::: Provided entries

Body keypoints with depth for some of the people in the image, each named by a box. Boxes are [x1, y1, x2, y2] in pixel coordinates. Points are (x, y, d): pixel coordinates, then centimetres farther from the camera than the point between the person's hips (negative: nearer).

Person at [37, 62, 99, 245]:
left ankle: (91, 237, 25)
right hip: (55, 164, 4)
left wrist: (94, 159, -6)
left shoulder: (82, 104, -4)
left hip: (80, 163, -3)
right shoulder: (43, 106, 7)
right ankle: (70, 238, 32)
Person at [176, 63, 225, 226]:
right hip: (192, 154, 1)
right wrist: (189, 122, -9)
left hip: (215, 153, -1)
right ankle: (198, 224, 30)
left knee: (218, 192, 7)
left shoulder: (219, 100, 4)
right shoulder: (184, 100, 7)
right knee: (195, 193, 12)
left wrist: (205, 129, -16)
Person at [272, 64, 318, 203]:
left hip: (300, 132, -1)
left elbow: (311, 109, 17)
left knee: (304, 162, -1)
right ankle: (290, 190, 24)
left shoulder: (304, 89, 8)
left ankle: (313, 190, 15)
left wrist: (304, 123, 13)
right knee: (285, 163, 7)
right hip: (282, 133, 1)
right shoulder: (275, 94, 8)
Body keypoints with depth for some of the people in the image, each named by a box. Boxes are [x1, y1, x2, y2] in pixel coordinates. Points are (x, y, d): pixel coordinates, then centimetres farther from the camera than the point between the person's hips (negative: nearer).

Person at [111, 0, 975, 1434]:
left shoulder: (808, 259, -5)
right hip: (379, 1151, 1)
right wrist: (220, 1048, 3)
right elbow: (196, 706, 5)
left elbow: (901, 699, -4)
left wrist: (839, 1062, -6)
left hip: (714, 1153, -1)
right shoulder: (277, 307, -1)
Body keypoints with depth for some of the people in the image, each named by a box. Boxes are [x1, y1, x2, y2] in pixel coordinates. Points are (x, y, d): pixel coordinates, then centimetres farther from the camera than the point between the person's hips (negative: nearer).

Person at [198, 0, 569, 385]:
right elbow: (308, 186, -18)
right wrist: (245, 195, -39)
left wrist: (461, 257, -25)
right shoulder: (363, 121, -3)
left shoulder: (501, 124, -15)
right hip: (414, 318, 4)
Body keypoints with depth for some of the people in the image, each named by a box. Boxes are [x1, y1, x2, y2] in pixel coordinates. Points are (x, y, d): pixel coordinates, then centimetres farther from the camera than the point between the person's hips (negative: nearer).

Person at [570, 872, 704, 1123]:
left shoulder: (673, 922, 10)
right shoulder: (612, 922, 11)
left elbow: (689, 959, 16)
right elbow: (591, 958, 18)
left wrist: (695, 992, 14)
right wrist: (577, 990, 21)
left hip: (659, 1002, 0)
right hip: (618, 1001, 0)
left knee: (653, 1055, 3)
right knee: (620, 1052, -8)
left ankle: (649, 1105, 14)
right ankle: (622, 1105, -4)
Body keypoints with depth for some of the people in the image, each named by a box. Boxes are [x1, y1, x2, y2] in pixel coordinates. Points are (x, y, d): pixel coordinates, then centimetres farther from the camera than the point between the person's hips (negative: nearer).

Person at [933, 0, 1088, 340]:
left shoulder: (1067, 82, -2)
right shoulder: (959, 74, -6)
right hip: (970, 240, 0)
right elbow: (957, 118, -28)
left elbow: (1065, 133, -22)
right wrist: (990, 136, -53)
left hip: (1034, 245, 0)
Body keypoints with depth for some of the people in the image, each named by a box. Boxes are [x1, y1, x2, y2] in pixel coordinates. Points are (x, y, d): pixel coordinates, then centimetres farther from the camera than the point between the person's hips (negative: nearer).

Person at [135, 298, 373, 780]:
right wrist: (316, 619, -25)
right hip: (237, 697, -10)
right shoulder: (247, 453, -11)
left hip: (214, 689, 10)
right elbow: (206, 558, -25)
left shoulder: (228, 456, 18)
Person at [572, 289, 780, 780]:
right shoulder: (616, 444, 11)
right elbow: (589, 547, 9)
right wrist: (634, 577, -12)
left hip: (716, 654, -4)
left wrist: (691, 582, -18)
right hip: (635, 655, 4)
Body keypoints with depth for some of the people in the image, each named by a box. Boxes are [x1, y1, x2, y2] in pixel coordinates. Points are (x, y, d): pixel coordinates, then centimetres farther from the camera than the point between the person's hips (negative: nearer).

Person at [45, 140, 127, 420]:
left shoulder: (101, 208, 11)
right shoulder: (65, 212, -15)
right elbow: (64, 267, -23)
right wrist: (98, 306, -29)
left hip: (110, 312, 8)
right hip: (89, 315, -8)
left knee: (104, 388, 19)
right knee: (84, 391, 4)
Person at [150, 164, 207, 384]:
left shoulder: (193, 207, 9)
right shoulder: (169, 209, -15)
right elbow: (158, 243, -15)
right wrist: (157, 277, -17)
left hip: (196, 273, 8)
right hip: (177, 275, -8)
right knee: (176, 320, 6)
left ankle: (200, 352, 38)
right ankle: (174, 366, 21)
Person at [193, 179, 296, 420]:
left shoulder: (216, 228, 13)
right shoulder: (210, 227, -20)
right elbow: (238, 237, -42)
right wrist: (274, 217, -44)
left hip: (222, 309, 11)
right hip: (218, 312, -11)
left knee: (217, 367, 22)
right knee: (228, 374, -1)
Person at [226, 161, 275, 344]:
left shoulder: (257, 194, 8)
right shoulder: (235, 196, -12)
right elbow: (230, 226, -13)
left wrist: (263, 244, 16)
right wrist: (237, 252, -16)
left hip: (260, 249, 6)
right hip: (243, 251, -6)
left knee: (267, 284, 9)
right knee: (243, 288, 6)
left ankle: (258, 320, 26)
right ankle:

::::::

## What needs to be done
Each line above is to be set down again verbatim.

## Response to the task
Body keypoints with depth for some of the people in the image, each named by a box. Boxes are [x1, y1, x2, y2] in pixel coordinates. Points are (x, y, d): pixel coordinates, then centimetres farther from the camera than the point between the person's hips (negative: nearer).

Person at [37, 62, 99, 245]:
left ankle: (91, 237, 25)
right hip: (55, 164, 4)
left wrist: (94, 159, -6)
left shoulder: (82, 104, -4)
left hip: (80, 163, -3)
right shoulder: (43, 106, 7)
right ankle: (70, 238, 32)
Person at [176, 63, 225, 226]:
right hip: (192, 154, 1)
right wrist: (189, 122, -9)
left hip: (215, 153, -1)
right ankle: (198, 224, 30)
left knee: (218, 192, 7)
left shoulder: (219, 100, 4)
right shoulder: (184, 100, 7)
right knee: (195, 193, 12)
left wrist: (205, 129, -16)
Person at [272, 64, 318, 203]:
left hip: (300, 132, -1)
left elbow: (311, 109, 17)
left knee: (304, 162, -1)
right ankle: (290, 190, 24)
left shoulder: (304, 89, 8)
left ankle: (313, 190, 15)
left wrist: (304, 123, 13)
right knee: (285, 163, 7)
right hip: (282, 133, 1)
right shoulder: (275, 94, 8)
Body keypoints with depth for some of the people in the image, each named by a box. Boxes are [x1, y1, x2, y2] in pixel coordinates. Points are (x, y, d): pixel coordinates, then centimetres farther from the camera than the point between the person's hips (negative: nearer).

Person at [111, 0, 975, 1434]:
left shoulder: (808, 259, -5)
right hip: (379, 1151, 1)
right wrist: (220, 1048, 3)
right elbow: (196, 706, 5)
left elbow: (901, 699, -4)
left wrist: (839, 1062, -6)
left hip: (714, 1153, -1)
right shoulder: (277, 307, -1)
Body keypoints with depth for some of the people in the image, each named by a box. Boxes are [x1, y1, x2, y2] in pixel coordinates. Points are (x, y, d): pixel coordinates, then centimetres farther from the camera than the point between the person's hips (negative: nearer).

Person at [198, 0, 569, 385]:
right elbow: (308, 186, -18)
right wrist: (245, 195, -39)
left wrist: (461, 257, -25)
right shoulder: (363, 121, -3)
left shoulder: (501, 124, -15)
right hip: (414, 318, 4)
Body keypoints with depth for some of the people in the image, each named by a box. Boxes are [x1, y1, x2, y2] in pixel coordinates. Points are (x, y, d): pixel coordinates, then centimetres farther from the camera than the point between the person's hips (negative: nearer).

Person at [570, 872, 704, 1123]:
left shoulder: (673, 922, 10)
right shoulder: (612, 922, 11)
left elbow: (689, 959, 16)
right elbow: (591, 958, 18)
left wrist: (695, 992, 14)
right wrist: (577, 990, 21)
left hip: (659, 1002, 0)
right hip: (618, 1001, 0)
left knee: (653, 1055, 3)
right knee: (620, 1052, -8)
left ankle: (649, 1105, 14)
right ankle: (622, 1105, -4)
Body keypoints with depth for some of the people in the image, each named by a box. Boxes are [x1, y1, x2, y2] in pixel coordinates. Points are (x, y, d): pixel coordinates, then centimetres farther from the camera than the point between the person's hips (negative: nearer).

Person at [933, 0, 1088, 340]:
left shoulder: (1067, 82, -2)
right shoulder: (959, 74, -6)
right hip: (970, 240, 0)
right elbow: (957, 118, -28)
left elbow: (1065, 133, -22)
right wrist: (990, 136, -53)
left hip: (1034, 245, 0)
Body keypoints with depth for some of the people in the image, each named by a box. Boxes are [x1, y1, x2, y2] in pixel coordinates. Points are (x, y, d): pixel coordinates, then centimetres farther from the camera than the point between the person's hips (negative: nearer).

Person at [135, 298, 373, 780]:
right wrist: (316, 619, -25)
right hip: (237, 697, -10)
right shoulder: (247, 453, -11)
left hip: (214, 689, 10)
right elbow: (206, 558, -25)
left shoulder: (228, 456, 18)
Person at [572, 289, 780, 780]:
right shoulder: (616, 444, 11)
right elbow: (589, 547, 9)
right wrist: (634, 577, -12)
left hip: (716, 654, -4)
left wrist: (691, 582, -18)
right hip: (635, 655, 4)
Body keypoints with depth for some of the people in the image, each named by a box. Boxes are [x1, y1, x2, y2] in pixel coordinates. Points are (x, y, d): pixel coordinates, then centimetres farther from the camera than the point between the person's hips (negative: nearer).

Person at [45, 140, 127, 420]:
left shoulder: (101, 208, 11)
right shoulder: (65, 212, -15)
right elbow: (64, 267, -23)
right wrist: (98, 306, -29)
left hip: (110, 312, 8)
right hip: (89, 315, -8)
left knee: (104, 388, 19)
right knee: (84, 391, 4)
Person at [150, 164, 207, 384]:
left shoulder: (193, 207, 9)
right shoulder: (169, 209, -15)
right elbow: (158, 243, -15)
right wrist: (157, 277, -17)
left hip: (196, 273, 8)
right hip: (177, 275, -8)
right knee: (176, 320, 6)
left ankle: (200, 352, 38)
right ankle: (174, 366, 21)
Person at [193, 179, 296, 420]:
left shoulder: (216, 228, 13)
right shoulder: (210, 227, -20)
right elbow: (238, 237, -42)
right wrist: (274, 217, -44)
left hip: (222, 309, 11)
right hip: (218, 312, -11)
left knee: (217, 367, 22)
right knee: (228, 374, -1)
Person at [226, 161, 275, 344]:
left shoulder: (257, 194, 8)
right shoulder: (235, 196, -12)
right elbow: (230, 226, -13)
left wrist: (263, 244, 16)
right wrist: (237, 252, -16)
left hip: (260, 249, 6)
right hip: (243, 251, -6)
left knee: (267, 284, 9)
right knee: (243, 288, 6)
left ankle: (258, 320, 26)
right ankle:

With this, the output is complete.